При строительстве Днепрогэса заранее был проделан огромный объем подготовительных работ. Были сооружены временная электростанция, железнодорожные подъездные пути, жилые дома и общежития (всего было построено 658 домов, общежитий и бараков), здания культурно-бытового назначения – клубы, больницы, бани и т. д., ремонтные цеха, лесопильный и деревообделочный заводы, два бетонных завода[503]. Была построена общественная столовая, рассчитанная на восемь тысяч обедов в день, амбулатория, фильтрационная и пожарная станции, зимний и летний театры, школа, детсад и многое другое.

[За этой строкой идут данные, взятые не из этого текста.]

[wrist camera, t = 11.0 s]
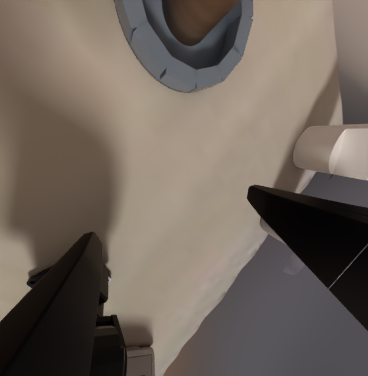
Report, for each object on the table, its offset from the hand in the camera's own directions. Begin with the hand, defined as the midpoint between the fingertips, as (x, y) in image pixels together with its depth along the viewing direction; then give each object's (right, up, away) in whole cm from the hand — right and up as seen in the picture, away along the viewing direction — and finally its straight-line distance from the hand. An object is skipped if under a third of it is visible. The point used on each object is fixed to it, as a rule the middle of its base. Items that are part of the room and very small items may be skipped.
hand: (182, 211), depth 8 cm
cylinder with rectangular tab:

Опытный специалист-энергетик, уже участвовавший в строительстве электростанций, А.В. Винтер полагал, что сначала необходимо «обеспечение надежного тыла, расселение строителей в нормальных условиях, организация фронта работ, подготовка кадров, проектов, чертежей и т. п., затем массовое продвижение вперед по всем остальным участкам»[504].
Однако этот единственно рациональный подход не встречал поддержки, вызывал упреки в медленном ведении работ и не был реализован на других крупных стройках. С.З. Гинзбург отмечал в своих воспоминаниях: «Во всех начатых стройках в первую очередь создавались объекты, необходимые для пуска заводов, а уже потом велось строительство бытовых и культурных учреждений»[505].
К сожалению, полностью устранить дефицит жилья не удалось и на Днепрострое. На работе фабрики-кухни сказывалось вызванное непродуманной гонкой с коллективизацией резкое ухудшение снабжения продовольствием, что приводило к удручающему снижению качества блюд, в том числе из-за хищения продуктов. Писатель Федор Гладков, побывавший на Днепрострое, описал ситуацию в крайне резких выражениях: «Я бываю на фабрике-кухне и меня тошнит от одного вида гнусного ядева. Я бываю на участках работ, туда пища привозится в термосах. Эта синяя болтушка смердит трупом и выгребной ямой. Рабочие предпочитают только хлеб с водой»[506].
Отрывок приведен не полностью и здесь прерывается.